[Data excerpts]

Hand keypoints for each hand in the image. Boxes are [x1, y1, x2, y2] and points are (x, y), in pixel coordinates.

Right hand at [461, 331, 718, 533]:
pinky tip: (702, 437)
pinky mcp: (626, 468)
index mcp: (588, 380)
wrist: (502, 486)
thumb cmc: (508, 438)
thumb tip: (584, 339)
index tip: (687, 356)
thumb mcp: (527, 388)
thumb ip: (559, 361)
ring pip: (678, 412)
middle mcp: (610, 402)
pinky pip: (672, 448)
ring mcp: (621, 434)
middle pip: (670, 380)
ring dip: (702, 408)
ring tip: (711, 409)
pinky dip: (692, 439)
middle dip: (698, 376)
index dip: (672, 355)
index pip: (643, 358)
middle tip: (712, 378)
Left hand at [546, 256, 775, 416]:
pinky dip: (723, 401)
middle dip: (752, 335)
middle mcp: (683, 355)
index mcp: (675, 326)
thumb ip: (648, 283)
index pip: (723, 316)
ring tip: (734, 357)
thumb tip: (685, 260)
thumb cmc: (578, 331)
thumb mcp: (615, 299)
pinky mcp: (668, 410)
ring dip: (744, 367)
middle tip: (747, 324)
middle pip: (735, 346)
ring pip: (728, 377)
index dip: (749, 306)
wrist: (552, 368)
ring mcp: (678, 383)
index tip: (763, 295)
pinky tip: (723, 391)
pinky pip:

- _What the task requires_
The entries listed above are to be output exactly. Leave none out.

- _Solution to this task_
Hand keypoints for each hand in the image. Boxes are [x1, y1, x2, y2] and points are (x, y), in pixel coordinates.

Right hand at [461, 331, 718, 533]:
pinky tip: (702, 437)
pinky mcp: (626, 468)
index mcp: (588, 380)
wrist: (502, 486)
thumb cmc: (508, 438)
thumb tip: (584, 339)
index tip: (687, 356)
thumb mcp: (527, 388)
thumb ip: (559, 361)
ring pip: (678, 412)
middle mcp: (610, 402)
pinky pip: (672, 448)
ring mcp: (621, 434)
middle pip: (670, 380)
ring dip: (702, 408)
ring tip: (711, 409)
pinky dip: (692, 439)
middle dip: (698, 376)
index dip: (672, 355)
index pip: (643, 358)
middle tip: (712, 378)
Left hand at [546, 256, 775, 416]:
pinky dip: (723, 401)
middle dip: (752, 335)
middle mcp: (683, 355)
index mcp: (675, 326)
thumb ip: (648, 283)
index pip: (723, 316)
ring tip: (734, 357)
thumb tip: (685, 260)
thumb cmc: (578, 331)
thumb mcp: (615, 299)
pinky mcp: (668, 410)
ring dip: (744, 367)
middle tip: (747, 324)
middle pip: (735, 346)
ring pip: (728, 377)
index dip: (749, 306)
wrist: (552, 368)
ring mcp: (678, 383)
index tip: (763, 295)
pinky tip: (723, 391)
pinky pip:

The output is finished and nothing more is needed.